I'm not philosophizing. I'm interpreting what the person in OPs screenshot was saying, which seems to be "fuck you for caring about the person I was when you got to know me".

[–] zarkanian@sh.itjust.works 2 points 2 days ago

No, it's about the person they thought they were. You don't magically transform into a different person when you transition. You just become more authentically the person you already were.

If your "friend" has a problem with you because they find out you're trans, they're a bigot.

[–] erin@lemmy.blahaj.zone 1 points 2 days ago (1 children)

That person still exists. Mourning their loss shows you don't actually love them as they are.

[–] the_crotch@sh.itjust.works 4 points 2 days ago (3 children)

I don't think that's fair. You can be happy for what someone achieved and mourn what you used to have at the same time. I have friends who got married and had kids. They're happy and I'm happy for them. I'm still sad the old days are over when we could just drink beer in the back yard whenever we felt like it.

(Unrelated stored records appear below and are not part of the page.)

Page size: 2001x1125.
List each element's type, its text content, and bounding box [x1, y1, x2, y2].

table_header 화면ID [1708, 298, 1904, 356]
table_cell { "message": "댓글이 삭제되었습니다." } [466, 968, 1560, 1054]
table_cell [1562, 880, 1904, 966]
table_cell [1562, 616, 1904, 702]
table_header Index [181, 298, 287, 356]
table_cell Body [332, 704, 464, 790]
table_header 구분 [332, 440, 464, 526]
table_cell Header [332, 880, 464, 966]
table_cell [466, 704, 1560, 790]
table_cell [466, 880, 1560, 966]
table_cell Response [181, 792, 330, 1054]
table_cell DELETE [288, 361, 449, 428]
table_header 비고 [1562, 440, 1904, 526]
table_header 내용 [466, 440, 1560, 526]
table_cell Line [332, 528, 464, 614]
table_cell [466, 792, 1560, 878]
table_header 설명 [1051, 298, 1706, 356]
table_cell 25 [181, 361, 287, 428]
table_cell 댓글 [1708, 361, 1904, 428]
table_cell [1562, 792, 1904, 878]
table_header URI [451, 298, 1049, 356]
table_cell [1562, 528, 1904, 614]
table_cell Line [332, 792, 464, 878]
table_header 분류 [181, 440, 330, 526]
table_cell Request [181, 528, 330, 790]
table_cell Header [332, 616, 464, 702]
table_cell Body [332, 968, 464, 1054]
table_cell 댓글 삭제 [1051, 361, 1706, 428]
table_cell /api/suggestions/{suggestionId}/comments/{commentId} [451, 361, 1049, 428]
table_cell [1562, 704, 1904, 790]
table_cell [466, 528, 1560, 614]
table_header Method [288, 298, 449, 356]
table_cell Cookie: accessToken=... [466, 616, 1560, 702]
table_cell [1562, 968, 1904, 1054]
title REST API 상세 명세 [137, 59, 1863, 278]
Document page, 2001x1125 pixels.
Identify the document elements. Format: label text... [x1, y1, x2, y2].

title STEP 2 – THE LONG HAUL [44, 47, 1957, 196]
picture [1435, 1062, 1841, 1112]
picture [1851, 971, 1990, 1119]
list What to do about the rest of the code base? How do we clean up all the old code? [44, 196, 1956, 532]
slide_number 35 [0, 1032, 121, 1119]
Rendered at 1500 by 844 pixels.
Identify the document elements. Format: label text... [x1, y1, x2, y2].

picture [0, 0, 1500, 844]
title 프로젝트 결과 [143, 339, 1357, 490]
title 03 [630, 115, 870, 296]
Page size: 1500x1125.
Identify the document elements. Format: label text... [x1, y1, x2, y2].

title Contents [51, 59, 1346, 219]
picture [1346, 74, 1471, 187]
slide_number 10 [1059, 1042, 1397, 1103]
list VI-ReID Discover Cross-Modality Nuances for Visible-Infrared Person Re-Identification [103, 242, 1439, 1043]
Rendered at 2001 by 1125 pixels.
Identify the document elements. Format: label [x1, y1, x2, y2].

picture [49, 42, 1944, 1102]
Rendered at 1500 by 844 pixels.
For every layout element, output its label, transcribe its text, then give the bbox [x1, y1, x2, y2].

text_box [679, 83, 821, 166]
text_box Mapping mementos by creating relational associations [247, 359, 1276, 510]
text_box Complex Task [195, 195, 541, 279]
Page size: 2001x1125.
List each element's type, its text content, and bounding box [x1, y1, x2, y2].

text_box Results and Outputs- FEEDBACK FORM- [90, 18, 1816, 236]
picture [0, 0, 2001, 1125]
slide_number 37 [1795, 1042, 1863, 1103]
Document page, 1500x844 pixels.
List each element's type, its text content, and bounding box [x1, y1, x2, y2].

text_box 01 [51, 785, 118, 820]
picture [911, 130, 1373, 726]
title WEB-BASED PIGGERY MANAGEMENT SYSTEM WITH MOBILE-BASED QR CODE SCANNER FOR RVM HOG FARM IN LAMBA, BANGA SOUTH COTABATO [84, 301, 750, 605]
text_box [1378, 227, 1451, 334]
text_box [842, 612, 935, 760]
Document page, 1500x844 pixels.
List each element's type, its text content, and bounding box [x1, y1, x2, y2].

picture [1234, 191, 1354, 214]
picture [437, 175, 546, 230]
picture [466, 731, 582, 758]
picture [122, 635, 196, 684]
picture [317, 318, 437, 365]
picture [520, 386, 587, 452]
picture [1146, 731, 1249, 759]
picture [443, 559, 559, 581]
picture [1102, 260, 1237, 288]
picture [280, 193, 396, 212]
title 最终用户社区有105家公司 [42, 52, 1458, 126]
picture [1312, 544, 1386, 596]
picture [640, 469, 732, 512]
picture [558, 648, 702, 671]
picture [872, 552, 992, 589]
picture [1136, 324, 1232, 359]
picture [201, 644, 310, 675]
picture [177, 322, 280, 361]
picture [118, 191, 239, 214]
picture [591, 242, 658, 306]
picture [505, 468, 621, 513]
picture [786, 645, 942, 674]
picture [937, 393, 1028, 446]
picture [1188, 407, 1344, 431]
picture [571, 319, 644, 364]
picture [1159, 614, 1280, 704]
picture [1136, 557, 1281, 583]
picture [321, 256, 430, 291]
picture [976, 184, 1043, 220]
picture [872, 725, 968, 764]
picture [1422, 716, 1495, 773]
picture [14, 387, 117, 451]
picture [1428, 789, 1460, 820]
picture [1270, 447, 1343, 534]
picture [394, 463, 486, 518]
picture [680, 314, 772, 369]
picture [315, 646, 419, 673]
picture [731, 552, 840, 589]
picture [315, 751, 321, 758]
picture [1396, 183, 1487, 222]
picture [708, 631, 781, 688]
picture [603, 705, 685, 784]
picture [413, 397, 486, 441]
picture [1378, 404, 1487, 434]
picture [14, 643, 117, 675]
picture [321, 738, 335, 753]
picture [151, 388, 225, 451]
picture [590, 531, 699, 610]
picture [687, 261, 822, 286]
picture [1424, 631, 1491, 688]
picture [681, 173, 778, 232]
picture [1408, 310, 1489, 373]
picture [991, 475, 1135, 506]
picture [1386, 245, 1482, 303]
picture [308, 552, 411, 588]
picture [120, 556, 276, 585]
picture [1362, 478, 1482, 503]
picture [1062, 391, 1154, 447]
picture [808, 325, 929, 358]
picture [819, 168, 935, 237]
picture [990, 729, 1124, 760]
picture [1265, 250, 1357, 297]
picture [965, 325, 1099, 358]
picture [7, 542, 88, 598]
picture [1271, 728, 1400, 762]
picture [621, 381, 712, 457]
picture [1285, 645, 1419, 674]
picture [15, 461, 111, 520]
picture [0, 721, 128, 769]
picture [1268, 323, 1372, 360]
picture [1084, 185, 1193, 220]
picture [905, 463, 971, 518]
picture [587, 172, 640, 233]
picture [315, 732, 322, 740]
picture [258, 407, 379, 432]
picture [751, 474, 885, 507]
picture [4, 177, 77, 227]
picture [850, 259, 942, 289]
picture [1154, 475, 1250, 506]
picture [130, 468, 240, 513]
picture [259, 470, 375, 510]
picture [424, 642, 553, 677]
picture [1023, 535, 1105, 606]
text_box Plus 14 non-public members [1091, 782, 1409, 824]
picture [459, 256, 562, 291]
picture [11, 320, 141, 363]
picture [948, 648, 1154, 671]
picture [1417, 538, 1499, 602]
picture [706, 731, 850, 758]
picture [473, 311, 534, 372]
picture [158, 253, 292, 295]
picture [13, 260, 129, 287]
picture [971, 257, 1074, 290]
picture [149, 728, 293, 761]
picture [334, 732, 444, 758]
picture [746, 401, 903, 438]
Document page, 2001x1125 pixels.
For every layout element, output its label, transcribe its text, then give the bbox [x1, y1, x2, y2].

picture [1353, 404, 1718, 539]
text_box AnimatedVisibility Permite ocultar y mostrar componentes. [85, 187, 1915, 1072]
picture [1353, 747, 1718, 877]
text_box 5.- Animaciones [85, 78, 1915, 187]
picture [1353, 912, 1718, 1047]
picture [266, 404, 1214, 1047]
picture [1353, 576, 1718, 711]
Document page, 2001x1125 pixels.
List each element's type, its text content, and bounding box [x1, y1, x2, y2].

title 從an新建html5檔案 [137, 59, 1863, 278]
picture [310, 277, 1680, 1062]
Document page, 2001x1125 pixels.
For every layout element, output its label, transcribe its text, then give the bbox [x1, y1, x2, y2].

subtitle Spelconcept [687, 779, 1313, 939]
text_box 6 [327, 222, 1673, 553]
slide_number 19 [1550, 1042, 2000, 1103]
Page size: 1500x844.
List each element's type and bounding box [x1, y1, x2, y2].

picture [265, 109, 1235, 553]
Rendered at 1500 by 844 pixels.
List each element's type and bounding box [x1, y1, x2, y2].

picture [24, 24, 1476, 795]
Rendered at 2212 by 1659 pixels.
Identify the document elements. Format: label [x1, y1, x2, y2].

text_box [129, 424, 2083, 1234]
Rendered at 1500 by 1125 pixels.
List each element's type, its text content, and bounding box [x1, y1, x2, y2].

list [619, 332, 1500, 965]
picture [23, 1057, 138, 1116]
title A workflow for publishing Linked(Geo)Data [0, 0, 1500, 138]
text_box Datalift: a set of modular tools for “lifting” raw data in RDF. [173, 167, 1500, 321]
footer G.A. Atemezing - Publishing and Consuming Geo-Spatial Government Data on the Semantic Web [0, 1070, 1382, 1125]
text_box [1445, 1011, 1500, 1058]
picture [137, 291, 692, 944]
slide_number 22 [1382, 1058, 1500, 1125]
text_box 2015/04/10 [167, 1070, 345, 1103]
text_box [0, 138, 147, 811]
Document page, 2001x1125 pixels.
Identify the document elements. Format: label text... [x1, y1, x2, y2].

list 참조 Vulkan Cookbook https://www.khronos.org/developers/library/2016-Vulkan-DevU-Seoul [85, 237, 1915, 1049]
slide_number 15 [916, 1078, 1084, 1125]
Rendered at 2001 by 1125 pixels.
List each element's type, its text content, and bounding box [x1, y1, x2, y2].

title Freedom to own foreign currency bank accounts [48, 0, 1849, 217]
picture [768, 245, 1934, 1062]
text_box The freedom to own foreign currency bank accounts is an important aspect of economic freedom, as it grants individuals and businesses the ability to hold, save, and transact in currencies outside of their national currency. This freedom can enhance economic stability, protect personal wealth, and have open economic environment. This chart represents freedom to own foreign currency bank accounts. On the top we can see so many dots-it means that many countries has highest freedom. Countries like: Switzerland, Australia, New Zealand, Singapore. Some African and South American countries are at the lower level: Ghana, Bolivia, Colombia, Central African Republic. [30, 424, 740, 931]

[–] erin@lemmy.blahaj.zone 4 points 2 days ago

What do you lose when someone transitions? They're still the same person, just happier and expressing themselves truly. You lose nothing. The only loss to be mourned would be a relationship that's no longer compatible. It's a change, but it's a positive one, and expressing any form of loss to someone going through such a difficult and scary time is incredibly hurtful.

[–] zarkanian@sh.itjust.works 4 points 2 days ago

How is that analogous to transitioning, though? You can do the same things with your trans friends as with your cis friends, right?

[–] T156@lemmy.world 2 points 2 days ago* (last edited 2 days ago)

Though, you generally don't tell that to their face, not in that way, and certainly not when they're confiding in you about/celebrating finding themselves. That's simply hurtful, and beyond rude.

You generally won't go up to your friends on their wedding day, and say the same phrase. You're more likely to put it as "I'll miss drinking with you in the back yard, but I'm happy you're happy", and not as a seriously-spoken "It's like watching my friend die!".